_GIVEN RECORDS_
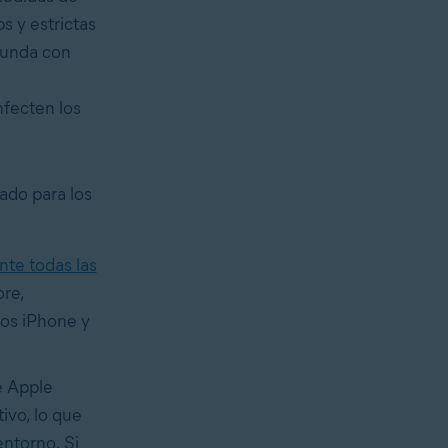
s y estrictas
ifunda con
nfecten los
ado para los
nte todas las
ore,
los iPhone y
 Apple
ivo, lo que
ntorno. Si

==

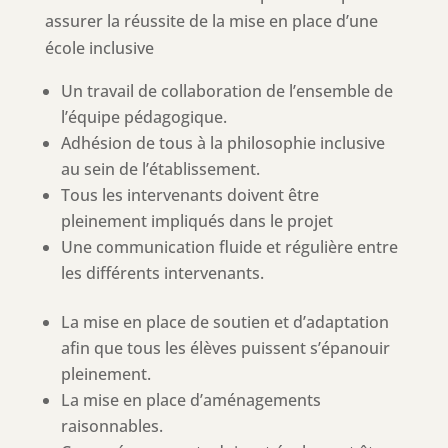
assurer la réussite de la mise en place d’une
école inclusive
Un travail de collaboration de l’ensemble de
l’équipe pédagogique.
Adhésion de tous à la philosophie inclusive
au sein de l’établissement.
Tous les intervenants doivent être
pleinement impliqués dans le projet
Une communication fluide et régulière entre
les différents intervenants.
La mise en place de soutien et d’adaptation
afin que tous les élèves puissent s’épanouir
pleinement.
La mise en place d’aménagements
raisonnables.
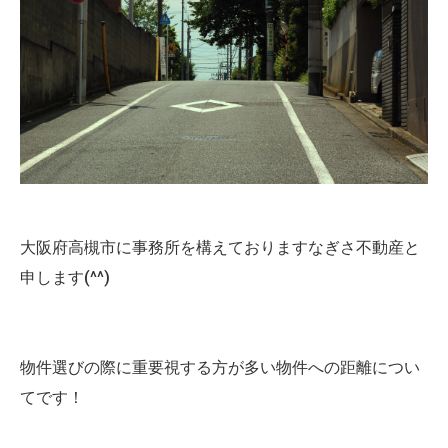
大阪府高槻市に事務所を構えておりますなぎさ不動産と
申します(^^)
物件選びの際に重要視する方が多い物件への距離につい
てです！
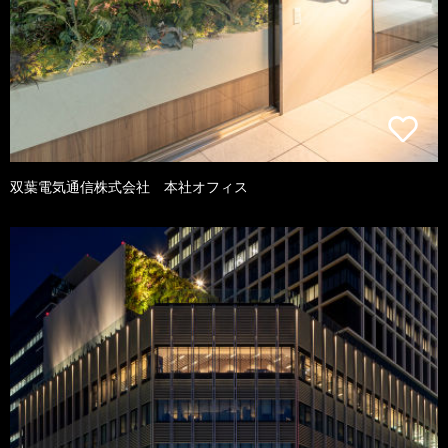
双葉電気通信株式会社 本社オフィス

_ACTIVITY_
Revise the material from the line containing "大阪府高槻市に事務所を構えておりますなぎさ不動産と" through the line containing "双葉電気通信株式会社 本社オフィス", swapping "重要視する" for "大切にする" and keeping everything else the same. Omit the pictures from your answer.

_REPLY_
大阪府高槻市に事務所を構えておりますなぎさ不動産と
申します(^^)
物件選びの際に大切にする方が多い物件への距離につい
てです！
双葉電気通信株式会社 本社オフィス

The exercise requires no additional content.